* _Assigned task_
Starting with the line that holds "Fig. 6. Left", reproduce each line through the last one of the data, exactly as written. Pictures are not copied.

──────── Data for this task ────────

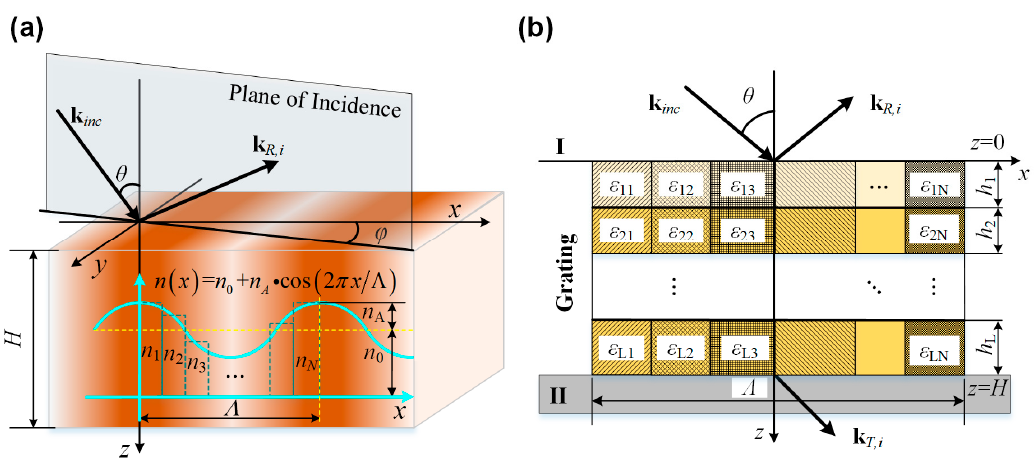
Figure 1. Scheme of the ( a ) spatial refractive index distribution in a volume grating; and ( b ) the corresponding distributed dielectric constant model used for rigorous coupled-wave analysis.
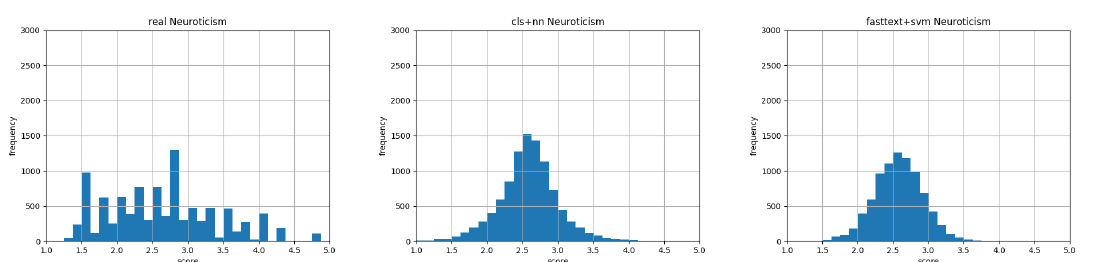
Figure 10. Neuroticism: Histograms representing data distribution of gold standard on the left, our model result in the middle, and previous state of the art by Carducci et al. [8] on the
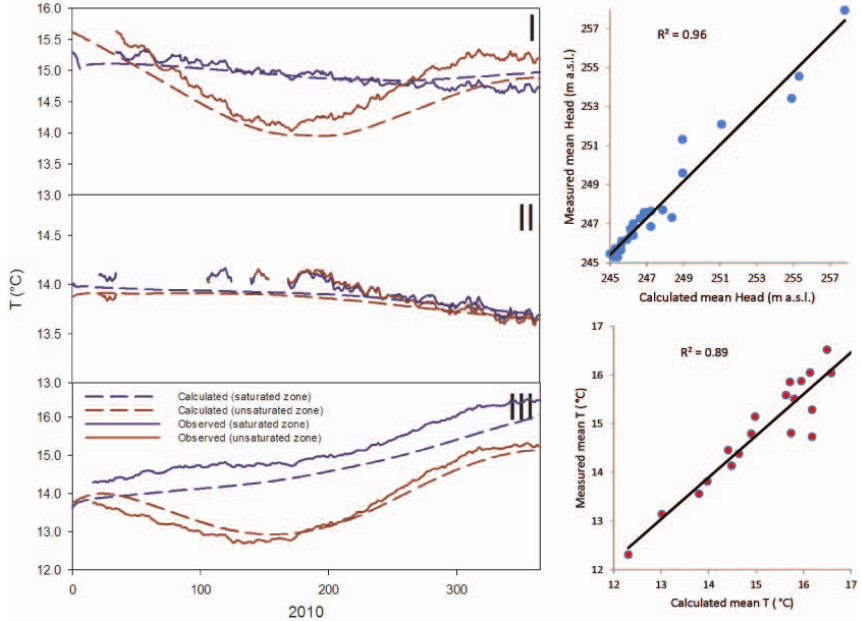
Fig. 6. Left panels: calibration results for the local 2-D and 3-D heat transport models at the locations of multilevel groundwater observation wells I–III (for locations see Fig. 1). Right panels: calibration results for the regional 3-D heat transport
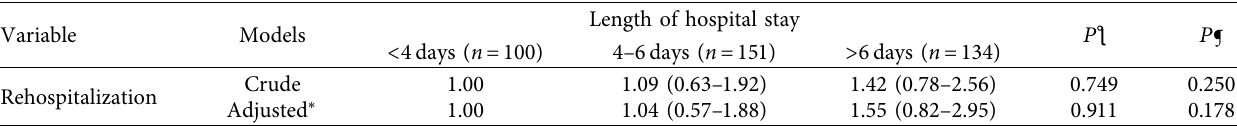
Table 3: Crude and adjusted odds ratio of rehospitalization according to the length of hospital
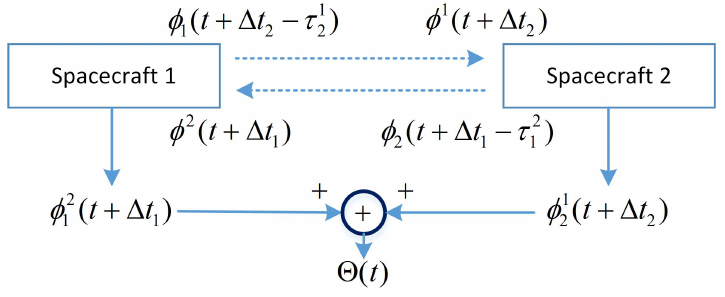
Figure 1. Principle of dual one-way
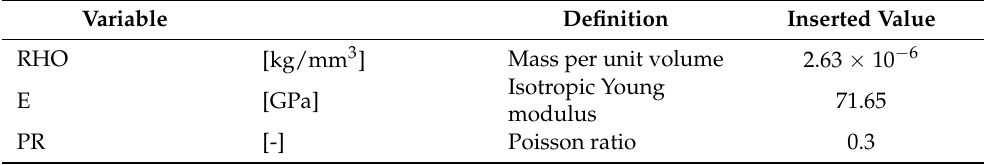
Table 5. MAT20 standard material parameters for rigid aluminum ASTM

────────

* _Expected answer_
Fig. 6. Left panels: calibration results for the local 2-D and 3-D heat transport models at the locations of multilevel groundwater observation wells I–III (for locations see Fig. 1). Right panels: calibration results for the regional 3-D heat transport
Table 3: Crude and adjusted odds ratio of rehospitalization according to the length of hospital
Figure 1. Principle of dual one-way
Table 5. MAT20 standard material parameters for rigid aluminum ASTM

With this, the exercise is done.